____ Records for the exercise

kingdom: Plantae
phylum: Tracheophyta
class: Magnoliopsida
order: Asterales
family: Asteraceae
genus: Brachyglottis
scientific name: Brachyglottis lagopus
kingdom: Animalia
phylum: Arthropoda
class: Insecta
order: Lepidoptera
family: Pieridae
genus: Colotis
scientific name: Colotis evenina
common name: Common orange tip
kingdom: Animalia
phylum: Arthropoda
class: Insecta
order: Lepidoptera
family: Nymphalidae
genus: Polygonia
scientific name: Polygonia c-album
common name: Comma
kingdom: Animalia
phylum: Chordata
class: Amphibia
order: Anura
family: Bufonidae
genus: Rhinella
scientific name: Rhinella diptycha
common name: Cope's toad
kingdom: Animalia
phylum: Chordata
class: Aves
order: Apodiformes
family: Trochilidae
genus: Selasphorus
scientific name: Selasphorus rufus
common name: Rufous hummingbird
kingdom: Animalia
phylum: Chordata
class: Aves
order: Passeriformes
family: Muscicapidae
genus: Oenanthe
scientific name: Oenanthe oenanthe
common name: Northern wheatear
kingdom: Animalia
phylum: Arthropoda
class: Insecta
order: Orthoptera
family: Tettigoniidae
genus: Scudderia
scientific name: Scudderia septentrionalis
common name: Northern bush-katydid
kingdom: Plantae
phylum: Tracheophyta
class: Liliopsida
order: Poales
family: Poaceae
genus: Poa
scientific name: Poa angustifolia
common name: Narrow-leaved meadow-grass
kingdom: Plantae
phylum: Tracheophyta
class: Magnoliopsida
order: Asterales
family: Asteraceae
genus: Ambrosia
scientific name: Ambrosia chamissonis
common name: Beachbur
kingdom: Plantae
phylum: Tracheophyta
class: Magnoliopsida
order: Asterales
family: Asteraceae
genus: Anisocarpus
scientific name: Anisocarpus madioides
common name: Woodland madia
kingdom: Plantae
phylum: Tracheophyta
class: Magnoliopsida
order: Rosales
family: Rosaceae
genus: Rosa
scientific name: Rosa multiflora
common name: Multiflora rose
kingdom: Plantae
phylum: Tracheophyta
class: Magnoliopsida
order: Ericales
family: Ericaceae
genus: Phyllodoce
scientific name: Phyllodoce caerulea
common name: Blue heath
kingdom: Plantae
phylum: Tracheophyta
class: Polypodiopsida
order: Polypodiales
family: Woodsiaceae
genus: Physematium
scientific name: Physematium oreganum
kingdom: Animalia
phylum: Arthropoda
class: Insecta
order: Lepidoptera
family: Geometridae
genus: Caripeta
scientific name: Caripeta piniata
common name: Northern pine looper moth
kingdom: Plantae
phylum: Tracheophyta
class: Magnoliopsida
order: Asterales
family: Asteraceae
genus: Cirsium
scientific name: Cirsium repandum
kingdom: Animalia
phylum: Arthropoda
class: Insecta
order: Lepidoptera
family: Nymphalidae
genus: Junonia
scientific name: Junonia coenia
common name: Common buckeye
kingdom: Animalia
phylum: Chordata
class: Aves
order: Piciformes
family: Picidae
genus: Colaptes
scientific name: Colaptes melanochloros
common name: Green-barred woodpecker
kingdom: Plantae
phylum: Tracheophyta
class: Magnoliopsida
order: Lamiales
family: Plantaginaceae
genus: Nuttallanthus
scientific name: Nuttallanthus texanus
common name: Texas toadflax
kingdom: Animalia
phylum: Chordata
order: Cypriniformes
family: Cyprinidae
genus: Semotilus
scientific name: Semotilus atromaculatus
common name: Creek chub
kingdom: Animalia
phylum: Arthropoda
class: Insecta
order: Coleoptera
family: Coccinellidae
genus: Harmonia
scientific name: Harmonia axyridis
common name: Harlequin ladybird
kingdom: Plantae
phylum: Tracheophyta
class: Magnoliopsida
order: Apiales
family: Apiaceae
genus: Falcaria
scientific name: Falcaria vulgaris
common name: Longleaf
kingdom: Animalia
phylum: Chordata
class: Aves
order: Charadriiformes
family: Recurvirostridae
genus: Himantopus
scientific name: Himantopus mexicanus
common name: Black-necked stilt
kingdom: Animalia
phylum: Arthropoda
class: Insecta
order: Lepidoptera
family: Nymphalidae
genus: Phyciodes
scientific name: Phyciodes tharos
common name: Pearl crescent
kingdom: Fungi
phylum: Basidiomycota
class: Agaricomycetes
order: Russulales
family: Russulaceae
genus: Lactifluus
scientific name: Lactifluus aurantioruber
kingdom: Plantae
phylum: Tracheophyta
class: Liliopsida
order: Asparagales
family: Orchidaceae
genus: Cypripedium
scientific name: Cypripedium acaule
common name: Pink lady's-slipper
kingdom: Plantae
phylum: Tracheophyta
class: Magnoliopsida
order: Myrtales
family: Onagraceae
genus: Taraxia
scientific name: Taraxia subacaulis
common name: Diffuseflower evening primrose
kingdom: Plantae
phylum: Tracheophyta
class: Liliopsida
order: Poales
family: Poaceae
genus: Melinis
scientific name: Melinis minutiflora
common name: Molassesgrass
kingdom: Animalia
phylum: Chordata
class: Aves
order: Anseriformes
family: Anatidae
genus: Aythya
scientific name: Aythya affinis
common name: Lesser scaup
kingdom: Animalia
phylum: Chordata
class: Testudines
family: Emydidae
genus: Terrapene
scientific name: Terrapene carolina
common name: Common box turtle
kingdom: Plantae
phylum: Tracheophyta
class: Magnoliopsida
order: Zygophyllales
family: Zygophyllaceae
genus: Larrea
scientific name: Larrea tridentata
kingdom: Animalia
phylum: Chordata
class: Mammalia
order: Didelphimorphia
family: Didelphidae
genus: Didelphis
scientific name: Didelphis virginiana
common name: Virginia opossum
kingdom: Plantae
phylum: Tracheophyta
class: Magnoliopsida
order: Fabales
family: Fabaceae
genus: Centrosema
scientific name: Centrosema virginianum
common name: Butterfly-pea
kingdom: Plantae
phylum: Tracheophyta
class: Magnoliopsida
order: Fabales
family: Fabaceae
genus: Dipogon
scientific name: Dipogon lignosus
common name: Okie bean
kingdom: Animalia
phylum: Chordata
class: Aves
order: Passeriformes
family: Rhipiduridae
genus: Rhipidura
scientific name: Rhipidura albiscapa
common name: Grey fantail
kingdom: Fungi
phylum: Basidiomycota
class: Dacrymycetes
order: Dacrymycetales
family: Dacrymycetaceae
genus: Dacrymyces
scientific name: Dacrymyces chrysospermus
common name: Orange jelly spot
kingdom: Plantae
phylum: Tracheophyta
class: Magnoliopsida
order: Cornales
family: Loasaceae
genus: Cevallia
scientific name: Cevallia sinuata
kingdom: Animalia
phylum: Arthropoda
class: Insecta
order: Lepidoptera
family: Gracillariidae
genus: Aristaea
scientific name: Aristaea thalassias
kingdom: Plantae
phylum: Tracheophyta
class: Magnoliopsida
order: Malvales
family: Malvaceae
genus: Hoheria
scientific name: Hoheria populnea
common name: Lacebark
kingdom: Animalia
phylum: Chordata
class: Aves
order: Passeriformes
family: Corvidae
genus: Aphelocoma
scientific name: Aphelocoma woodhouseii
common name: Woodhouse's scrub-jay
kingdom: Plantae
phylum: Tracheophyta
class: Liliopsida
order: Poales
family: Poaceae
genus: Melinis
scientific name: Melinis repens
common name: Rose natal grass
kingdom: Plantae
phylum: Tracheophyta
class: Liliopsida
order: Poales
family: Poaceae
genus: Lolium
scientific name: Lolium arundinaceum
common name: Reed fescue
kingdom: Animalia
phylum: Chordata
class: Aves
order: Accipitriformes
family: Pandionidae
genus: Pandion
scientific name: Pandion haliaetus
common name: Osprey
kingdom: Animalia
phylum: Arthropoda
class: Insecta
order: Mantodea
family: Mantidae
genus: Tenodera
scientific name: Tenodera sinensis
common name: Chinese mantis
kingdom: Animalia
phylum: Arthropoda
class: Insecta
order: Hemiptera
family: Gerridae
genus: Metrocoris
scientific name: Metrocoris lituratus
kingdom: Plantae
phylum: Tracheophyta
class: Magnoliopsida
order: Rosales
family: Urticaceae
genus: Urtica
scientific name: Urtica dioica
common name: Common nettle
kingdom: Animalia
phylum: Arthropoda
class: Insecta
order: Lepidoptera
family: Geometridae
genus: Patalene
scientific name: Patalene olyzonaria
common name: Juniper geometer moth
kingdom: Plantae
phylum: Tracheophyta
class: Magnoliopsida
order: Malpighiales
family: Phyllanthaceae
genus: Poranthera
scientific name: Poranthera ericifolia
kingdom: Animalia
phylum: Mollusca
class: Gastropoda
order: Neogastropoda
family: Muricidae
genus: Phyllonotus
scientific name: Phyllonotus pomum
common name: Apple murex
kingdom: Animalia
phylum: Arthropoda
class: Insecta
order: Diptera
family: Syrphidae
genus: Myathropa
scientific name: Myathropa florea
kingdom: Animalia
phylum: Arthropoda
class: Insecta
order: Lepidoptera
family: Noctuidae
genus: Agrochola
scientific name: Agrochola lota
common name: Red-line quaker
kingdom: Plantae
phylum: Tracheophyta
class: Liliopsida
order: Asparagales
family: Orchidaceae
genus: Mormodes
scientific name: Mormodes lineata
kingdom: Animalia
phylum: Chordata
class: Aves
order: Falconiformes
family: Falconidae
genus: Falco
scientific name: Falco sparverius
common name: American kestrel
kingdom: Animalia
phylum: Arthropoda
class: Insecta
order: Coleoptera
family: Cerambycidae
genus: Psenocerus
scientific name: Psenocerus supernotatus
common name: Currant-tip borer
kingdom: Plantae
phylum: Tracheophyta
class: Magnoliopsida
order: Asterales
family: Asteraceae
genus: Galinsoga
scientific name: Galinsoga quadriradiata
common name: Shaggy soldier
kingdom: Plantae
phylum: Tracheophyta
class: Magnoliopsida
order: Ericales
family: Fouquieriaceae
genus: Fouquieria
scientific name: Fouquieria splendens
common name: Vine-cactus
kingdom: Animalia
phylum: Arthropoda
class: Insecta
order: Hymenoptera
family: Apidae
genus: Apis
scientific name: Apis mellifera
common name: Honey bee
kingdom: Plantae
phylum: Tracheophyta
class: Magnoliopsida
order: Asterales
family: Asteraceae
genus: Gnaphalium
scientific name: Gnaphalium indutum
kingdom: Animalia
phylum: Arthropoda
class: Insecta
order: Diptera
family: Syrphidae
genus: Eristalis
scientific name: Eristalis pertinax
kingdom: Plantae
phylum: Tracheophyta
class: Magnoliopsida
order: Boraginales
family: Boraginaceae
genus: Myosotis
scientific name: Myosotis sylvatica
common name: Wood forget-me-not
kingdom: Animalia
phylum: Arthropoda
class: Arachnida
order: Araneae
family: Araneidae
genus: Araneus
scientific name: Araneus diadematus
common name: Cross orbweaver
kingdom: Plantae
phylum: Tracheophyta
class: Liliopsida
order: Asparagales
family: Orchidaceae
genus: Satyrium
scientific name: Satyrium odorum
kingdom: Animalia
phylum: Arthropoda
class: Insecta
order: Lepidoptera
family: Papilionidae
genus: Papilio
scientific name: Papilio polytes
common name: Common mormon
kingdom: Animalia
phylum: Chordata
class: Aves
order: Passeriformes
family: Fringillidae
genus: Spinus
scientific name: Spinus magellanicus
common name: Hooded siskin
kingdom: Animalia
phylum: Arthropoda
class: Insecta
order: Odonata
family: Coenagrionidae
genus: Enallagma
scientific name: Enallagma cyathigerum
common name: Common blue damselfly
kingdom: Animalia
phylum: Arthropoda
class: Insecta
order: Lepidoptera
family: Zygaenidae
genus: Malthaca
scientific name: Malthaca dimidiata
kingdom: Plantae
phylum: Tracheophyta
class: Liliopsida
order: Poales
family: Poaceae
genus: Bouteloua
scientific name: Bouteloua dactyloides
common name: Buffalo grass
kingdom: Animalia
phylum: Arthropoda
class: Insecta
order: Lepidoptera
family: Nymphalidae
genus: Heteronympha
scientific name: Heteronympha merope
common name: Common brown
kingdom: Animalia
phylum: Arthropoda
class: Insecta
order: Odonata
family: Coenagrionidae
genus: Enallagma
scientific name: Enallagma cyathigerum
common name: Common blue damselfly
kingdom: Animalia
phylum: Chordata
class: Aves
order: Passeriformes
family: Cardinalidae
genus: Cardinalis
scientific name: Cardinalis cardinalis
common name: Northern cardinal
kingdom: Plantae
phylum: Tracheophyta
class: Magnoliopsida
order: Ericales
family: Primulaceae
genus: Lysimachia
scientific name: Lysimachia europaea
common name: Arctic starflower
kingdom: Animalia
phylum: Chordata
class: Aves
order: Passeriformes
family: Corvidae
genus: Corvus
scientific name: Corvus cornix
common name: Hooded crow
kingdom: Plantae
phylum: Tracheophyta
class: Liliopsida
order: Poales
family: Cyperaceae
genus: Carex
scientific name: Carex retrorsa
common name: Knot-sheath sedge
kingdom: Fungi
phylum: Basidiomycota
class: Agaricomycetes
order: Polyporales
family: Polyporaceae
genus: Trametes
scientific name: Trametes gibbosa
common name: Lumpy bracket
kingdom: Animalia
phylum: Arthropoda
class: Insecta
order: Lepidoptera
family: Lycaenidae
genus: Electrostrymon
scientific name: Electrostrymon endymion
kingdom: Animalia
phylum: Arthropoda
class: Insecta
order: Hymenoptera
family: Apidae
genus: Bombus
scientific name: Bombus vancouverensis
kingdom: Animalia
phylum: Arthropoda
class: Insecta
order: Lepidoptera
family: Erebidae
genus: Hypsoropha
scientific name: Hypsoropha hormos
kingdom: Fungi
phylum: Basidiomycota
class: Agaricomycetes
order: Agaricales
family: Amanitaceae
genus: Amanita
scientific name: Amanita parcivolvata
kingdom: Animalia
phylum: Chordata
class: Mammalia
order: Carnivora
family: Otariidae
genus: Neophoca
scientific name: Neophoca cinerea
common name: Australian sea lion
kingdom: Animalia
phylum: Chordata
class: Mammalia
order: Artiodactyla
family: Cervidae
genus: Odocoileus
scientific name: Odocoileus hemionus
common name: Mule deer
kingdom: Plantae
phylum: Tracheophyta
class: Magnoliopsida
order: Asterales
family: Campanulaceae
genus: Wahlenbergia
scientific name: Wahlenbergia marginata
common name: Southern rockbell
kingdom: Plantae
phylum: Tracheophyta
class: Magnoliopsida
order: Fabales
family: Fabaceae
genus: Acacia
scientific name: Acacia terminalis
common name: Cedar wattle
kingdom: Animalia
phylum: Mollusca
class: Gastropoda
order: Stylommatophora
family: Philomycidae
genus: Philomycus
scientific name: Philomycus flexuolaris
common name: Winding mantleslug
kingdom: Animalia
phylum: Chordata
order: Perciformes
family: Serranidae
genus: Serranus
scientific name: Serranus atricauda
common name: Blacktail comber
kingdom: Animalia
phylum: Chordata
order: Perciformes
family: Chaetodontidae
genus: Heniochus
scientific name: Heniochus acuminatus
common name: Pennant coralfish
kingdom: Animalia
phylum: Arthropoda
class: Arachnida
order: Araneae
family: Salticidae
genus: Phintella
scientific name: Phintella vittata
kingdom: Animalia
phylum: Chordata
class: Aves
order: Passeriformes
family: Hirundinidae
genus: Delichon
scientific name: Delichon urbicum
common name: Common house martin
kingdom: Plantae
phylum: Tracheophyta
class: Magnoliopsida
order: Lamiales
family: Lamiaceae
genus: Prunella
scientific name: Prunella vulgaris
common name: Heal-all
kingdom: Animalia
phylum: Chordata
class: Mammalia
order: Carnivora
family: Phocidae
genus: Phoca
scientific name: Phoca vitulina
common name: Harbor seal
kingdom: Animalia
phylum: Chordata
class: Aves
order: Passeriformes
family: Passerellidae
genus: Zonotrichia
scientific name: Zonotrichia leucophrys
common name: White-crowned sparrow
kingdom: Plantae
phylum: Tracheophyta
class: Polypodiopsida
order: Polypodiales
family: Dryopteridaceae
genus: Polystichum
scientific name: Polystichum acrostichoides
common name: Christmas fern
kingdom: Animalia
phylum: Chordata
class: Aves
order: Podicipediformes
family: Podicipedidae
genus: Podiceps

________

--- What is being asked ---
Starting at the line that contains "scientific name: Prunella vulgaris" and ending at the line that contains "family: Dryopteridaceae", write out those lines of the data again, switching "common name" to "vernacular name" wherever it occurs and leaving everything else unchanged.

--- Result of the task ---
scientific name: Prunella vulgaris
vernacular name: Heal-all
kingdom: Animalia
phylum: Chordata
class: Mammalia
order: Carnivora
family: Phocidae
genus: Phoca
scientific name: Phoca vitulina
vernacular name: Harbor seal
kingdom: Animalia
phylum: Chordata
class: Aves
order: Passeriformes
family: Passerellidae
genus: Zonotrichia
scientific name: Zonotrichia leucophrys
vernacular name: White-crowned sparrow
kingdom: Plantae
phylum: Tracheophyta
class: Polypodiopsida
order: Polypodiales
family: Dryopteridaceae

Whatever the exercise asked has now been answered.